Generate Mermaid PNGs

library(LLMAgentR)

my_llm_wrapper <- function(prompt, verbose = FALSE) "LLM response placeholder"

workflow <- build_data_cleaning_agent(
  model = my_llm_wrapper,
  output = "both",
  direction = "LR"
)

save_mermaid_png(
  x = workflow,
  file = "pkgdown/assets/data-cleaning-agent-workflow.png"
)

Step 1: Build the Agent

library(LLMAgentR)

my_llm_wrapper <- function(prompt, verbose = FALSE) "LLM response placeholder"

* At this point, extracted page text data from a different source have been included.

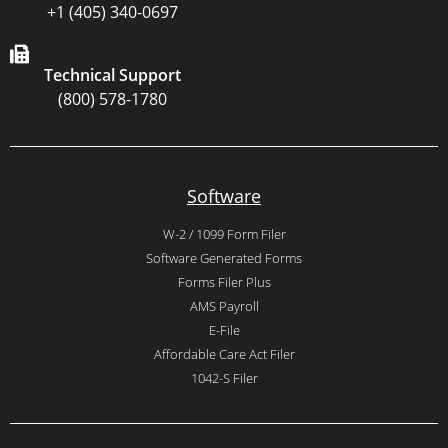
+1 (405) 340-0697
Technical Support
(800) 578-1780
Software
W-2 / 1099 Form Filer
Software Generated Forms
Forms Filer Plus
AMS Payroll
E-File
Affordable Care Act Filer
1042-S Filer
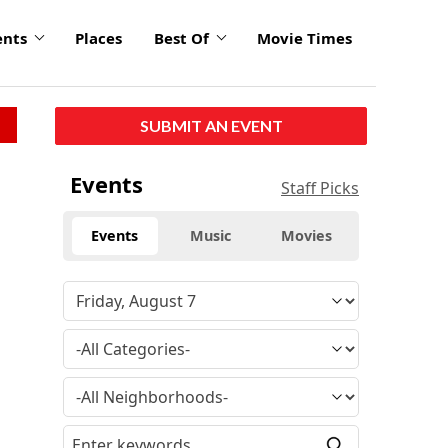
ents
Places
Best Of
Movie Times
SUBMIT AN EVENT
Events
Staff Picks
Events
Music
Movies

data_cleaner <- build_data_cleaning_agent(
  model = my_llm_wrapper,
  human_validation = FALSE,
  bypass_recommended_steps = FALSE,
  bypass_explain_code = FALSE,
  verbose = FALSE
)

Step 2: Run with State

initial_state <- list(
  data_raw = mtcars,
  user_instructions = "Clean missing values and standardize numeric columns.",
  max_retries = 3,
  retry_count = 0
)

final_state <- data_cleaner(initial_state)
str(final_state)

Notes for Beginners

  • The agent expects a state list, not just a data frame.
  • Keep human_validation = TRUE if you want manual checkpoints.
  • Inspect both cleaned data and explanation fields in output state.